Implement and validate open source observability stacks using Prometheus, Alertmanager, Grafana, Loki, Tempo, and the OpenTelemetry Collector. Use when the story needs backend observability infrastructure, dashboards, alerting, or log/trace storage built from open source tools.
Implement and validate observability infrastructure using Prometheus, Alertmanager, Grafana, Loki, Tempo, and the OpenTelemetry Collector.
Follow docs/guidelines/shared-operating-policy.md#extension-pack-activation-rule — this skill belongs to the observability extension pack.
# Validate Prometheus config and recording/alert rules
promtool check config observability/prometheus/prometheus.yml
promtool check rules observability/prometheus/*.rules.yml
# Validate Alertmanager config
promtool check-config observability/alertmanager/alertmanager.yml
# Inspect Grafana dashboards (JSON validation)

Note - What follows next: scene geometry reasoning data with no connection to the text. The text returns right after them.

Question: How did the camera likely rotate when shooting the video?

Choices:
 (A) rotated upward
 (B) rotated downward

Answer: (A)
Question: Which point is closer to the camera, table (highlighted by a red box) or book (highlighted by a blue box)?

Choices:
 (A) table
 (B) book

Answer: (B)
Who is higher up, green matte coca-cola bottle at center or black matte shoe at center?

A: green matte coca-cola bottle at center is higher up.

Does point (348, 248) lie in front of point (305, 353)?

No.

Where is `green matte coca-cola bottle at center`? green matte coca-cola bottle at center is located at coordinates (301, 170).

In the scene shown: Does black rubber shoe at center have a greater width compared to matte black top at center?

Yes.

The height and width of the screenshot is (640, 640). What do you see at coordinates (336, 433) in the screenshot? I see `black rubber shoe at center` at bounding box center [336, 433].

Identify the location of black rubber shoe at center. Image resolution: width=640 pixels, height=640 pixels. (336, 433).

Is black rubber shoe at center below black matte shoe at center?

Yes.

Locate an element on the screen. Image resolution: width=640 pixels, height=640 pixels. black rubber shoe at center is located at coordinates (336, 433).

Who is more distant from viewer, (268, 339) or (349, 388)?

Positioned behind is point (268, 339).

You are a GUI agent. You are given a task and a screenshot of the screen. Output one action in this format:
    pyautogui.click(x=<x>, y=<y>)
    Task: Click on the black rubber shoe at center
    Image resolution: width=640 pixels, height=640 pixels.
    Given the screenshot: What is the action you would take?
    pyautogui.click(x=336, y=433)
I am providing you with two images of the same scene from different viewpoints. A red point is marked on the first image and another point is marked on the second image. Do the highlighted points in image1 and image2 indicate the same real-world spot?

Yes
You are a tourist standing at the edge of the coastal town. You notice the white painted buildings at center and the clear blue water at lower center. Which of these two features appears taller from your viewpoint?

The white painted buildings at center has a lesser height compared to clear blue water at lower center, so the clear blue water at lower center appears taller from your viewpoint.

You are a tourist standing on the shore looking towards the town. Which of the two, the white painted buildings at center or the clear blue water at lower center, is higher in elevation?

cd observability/grafana/dashboards && for f in *.json; do jq . "$f" > /dev/null && echo "✓ $f" || echo "✗ $f"; done
# Validate Loki configuration YAML syntax
yamllint observability/loki/loki-config.yaml
# Validate Tempo configuration YAML syntax
yamllint observability/tempo/tempo-config.yaml
# Validate OpenTelemetry Collector configuration
otelcol validate --config observability/otel-collector.yaml
# or if using otel-contrib:
otelcol-contrib validate --config observability/otel-collector.yaml
# Verify metric label cardinality and low-cardinality constraint compliance
rg '\$__(\w+)' observability/prometheus/recording-rules.yml observability/prometheus/alert-rules.yml
# Check for any obvious high-cardinality patterns (user IDs, request IDs in labels)
rg '(user_id|request_id|pod_name|trace_id)' observability/prometheus/ observability/loki/
# Test Prometheus scrape targets (requires running Prometheus)
curl -s http://localhost:9090/api/v1/targets | jq '.data.activeTargets[] | {job: .labels.job, instance: .labels.instance, health: .health}'
# Query test: sample a metric (requires running Prometheus)
curl -s 'http://localhost:9090/api/v1/query?query=up' | jq '.data.result[0]'
Follow the universal checklist at docs/guidelines/shared-operating-policy.md#completion-checklist and confirm all items pass before marking work complete.